Ireland 2006

The Real Heart of Ireland

By the way, pictures from Killarney are here. There are only two of them. Killarney wasn’t all that inspiring, I guess.

So anyway, Quin Abbey started out, originally, as a castle for the MacNamara clan, until it was burned out during one of the innumerable invasions that England inflicted upon Ireland. Afterwards, it was turned into a Franciscan abbey — or, technically, a friary, since by that time the monastic lifestyle was no longer as popular — and was used for many years until King Henry VIII dissolved the monastic system in Ireland and England in, uh, 1341. It’s the largest, most complete abbey of its time and size still in Ireland, and it’s remarkable primarily because it’s mostly intact, to the point where you can even walk around in the upper level. As always, just about every inch of floor space on the ground floor was littered with grave stones; as one of the tour guides earlier on said, “You can’t step anywhere in Ireland without walking on some dead guy.” I quote him verbatim. The graveyard outside and the tombs inside featured some remarkable carved high crosses. Some of our pictures from Quin Abbey are here, but not all; there’s a bizarre and annoying little permissions issue going on with the pictures, so I can’t seem to get them to upload to our server. Blast. And I had such a great picture of a Celtic high cross, set beautifully against a window in the sacristry. I’ll post it when I get these pictures sorted out.
Off, then, to the Craggaunowen Project, which, as I’ve mentioned, wasn’t as impressive as the Irish National Heritage Park. The folks at the Heritage Park, I think, did a better job of recreating the stone age and iron age dwellings and making them look more authentic. Both Jennifer and I are pretty sure, for example, that the Irish of the Iron Age did not use large wooden pallets to stretch and dry their animal skins.

Pictures from the Craggaunowen Project are here.

We made it into Ennis last night, as I mentioned in my previous entry, and found that it’s host to a traditional music festival this week. It’s an annual thing, so we’re going to make sure that when we come here again, we’ll make it here at this time of year. There’s traditional music playing over the PA system in the town, which is kind of haunting in its own way, and random musicians in the streets. The highlight for us was the ceilidh (or is it spelled ceili? I’ve seen it spelled both ways here in town) which we went to last night; a full evening of music and dancing in the ballroom of a large hotel in downtown Ennis. The fact that the sun doesn’t fully set until nearly eleven o’clock at night has definitely had an impact on Irish social life; the ceilidh started at ten at night, when the sun was still up.

I’ve been to a few ceilidhs in the US in the past, but I was expecting that this one would be different; it was in Ireland, after all, and not some college town in California. However, aside from the ages of the people involved (I’m used to seeing a pretty young crowd at these events, and this event had people of all ages but was heavy on the older side), it was pretty much the same as any other ceilidh I’ve been to.

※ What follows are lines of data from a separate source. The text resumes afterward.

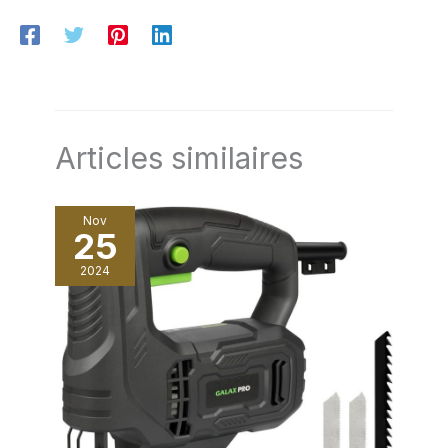
Articles similaires
Nov
25
2024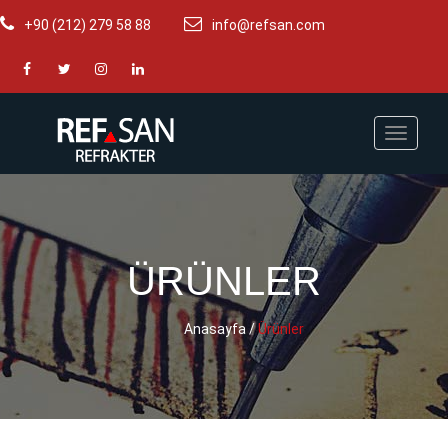
+90 (212) 279 58 88
info@refsan.com
Toggle
navigat
ÜRÜNLER
Anasayfa
/
Ürünler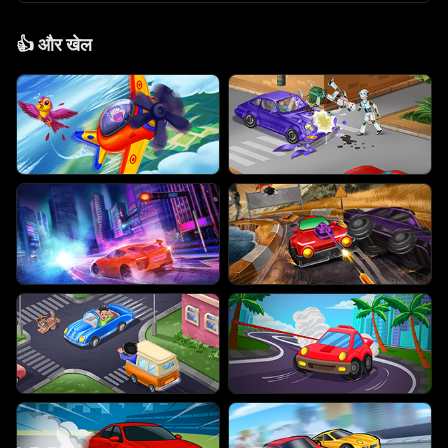
👍
और खेल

I can’t do a jig or a reel to save my life these days, and I only remember one dance from the Irish dance class I took ten years ago; the “Siege of Ennis”. They danced that one at the very beginning, but we sat it out because I didn’t remember it was called the “Siege of Ennis”, and I wanted to get a feel of how the other people were going to do. I was about to ask Jennifer to dance for the next set, but she was swept away from me by some Irishman in a red shirt, who led her through two more sets. I was volunteered for the next couple of sets, because they’re always short of men at these events (which seems kind of strange to me, because you’d think that more men would figure out that these events are a perfect venue for meeting women). I was paired up with a high school girl from Texas, and we both stumbled our way through the set (I can’t remember what the dance was called, but involved a lot of stars and switches). After two more I excused myself and went and had a Guinness.

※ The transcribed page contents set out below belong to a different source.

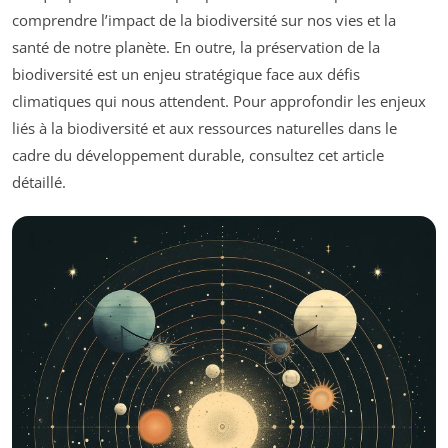
comprendre l’impact de la biodiversité sur nos vies et la
santé de notre planète. En outre, la préservation de la
biodiversité est un enjeu stratégique face aux défis
climatiques qui nous attendent. Pour approfondir les enjeux
liés à la biodiversité et aux ressources naturelles dans le
cadre du développement durable, consultez cet article
détaillé.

Jennifer was swept up by another Irishman and pulled into a couple more dances. I danced with another high school girl from Texas (there was apparently a whole troop of them there that night), and then excused myself from any more dancing because my asthma was starting to flare up. Damn lungs. I went and sat down, had a pint of Harp (because there’s nothing better for your asthma than Irish beer). I stood and watched the dancing for a bit, and was even more annoyed by my asthma when the girl I’d danced with earlier came up and asked me to dance with her again. There’s very little that can be more flattering to a man my age than to be asked to dance by an attractive girl about half your age, especially when she knows (from having danced with me in a previous set) that I’m a crappy dancer. I cursed my lungs and explained that I couldn’t dance any more. And I’ve set myself a new fitness goal: to be able to accept such an offer in the future.

Jennifer says she doesn’t mind. And I hope not, since she was being swept away regularly by other guys.

It was an exciting and wearying night. We walked back to our B&B after a couple of hours, exhausted and happy to have experienced part of the real heart of Ireland.